Of course, Rabbi Levy explains, the social-emotional element is crucial. Strong relationships with their teachers motivate students to learn and this, combined with strategies for effective instruction, can lead to success.
HOW I DEAL WITH IT
Rabbi Yehuda Leib Alter, Pre-1A teacher in Yeshiva Ketana of Long Island in Inwood, New York
With younger children, it’s important to divide classroom time into small chunks — they’re too young to sit still for too long. I schedule my class — every day, every lesson — by five- to ten-minute segments. Okay, parshah can go up to 12 minutes. But basically, I toggle back and forth at a dizzying rate: daven for a few minutes, then a short lesson, followed by circle time. Yes, circle time can be 25 minutes long, but it alternates between songs and stories. There’s also center time, where we break the boys into small groups and they rotate between playing, coloring, group lessons, and hands-on activities. I find that if they can’t see and touch it, it doesn’t speak to them.
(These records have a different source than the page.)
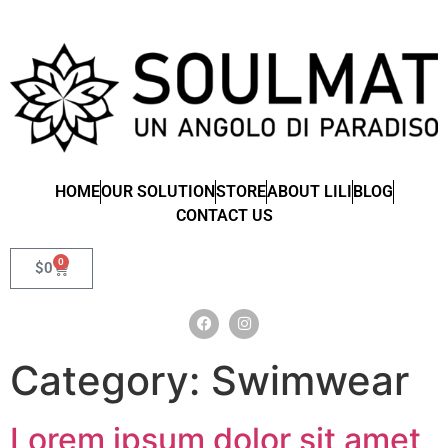
HOME
OUR SOLUTION
STORE
ABOUT LILI
BLOG
CONTACT US
0
$
0
Category:
Swimwear
Lorem ipsum dolor sit amet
Mrs. Chana Luchins, General Studies principal in Rabbi Pesach Raymon Yeshiva in Edison, New Jersey
The old model of education — frontal teaching, with a teacher standing in front of a class giving over information — is a recipe for disaster for most children today. A listen-only mode isn’t effective — kids need to engage at least two senses, and the more active they are, the more they retain. Even adults can concentrate intensely for only 15 minutes at a time, and remember maybe one in ten words they hear.
I recommend the divide and conquer approach, and apply it all around, to class size, subject matter, length of lessons, you name it. I tell my teachers to break classes into small groups, break up lectures by writing on whiteboards, introduce movement or choral responses, and generally keep their students active and participating.
There are lots of small changes teachers can implement that help students stay engaged. Increasing the font and print size of worksheets, putting less text on a page, projecting any worksheet or page of text onto the board, breaking down instructions into clear, numbered steps, and using reminder cue cards that students can keep on their desks or on a ring are all minor adaptations that help wandering minds stay focused.
I remind my teachers that even small changes can have a big impact, and I work with them. One of our teachers was frustrated with a boy in her class who kept calling out and interrupting, and the other students were also starting to get annoyed. We analyzed what was happening, and the teacher realized her slow, patient pace wasn’t the best match for this student, and also that he craved a lot more recognition. She implemented two changes that made a big difference: First, she created a schedule where she gave positive recognition about every ten minutes, and second, she added a weekly activity that was higher-interest and faster-paced, giving him additional opportunity to connect with her class.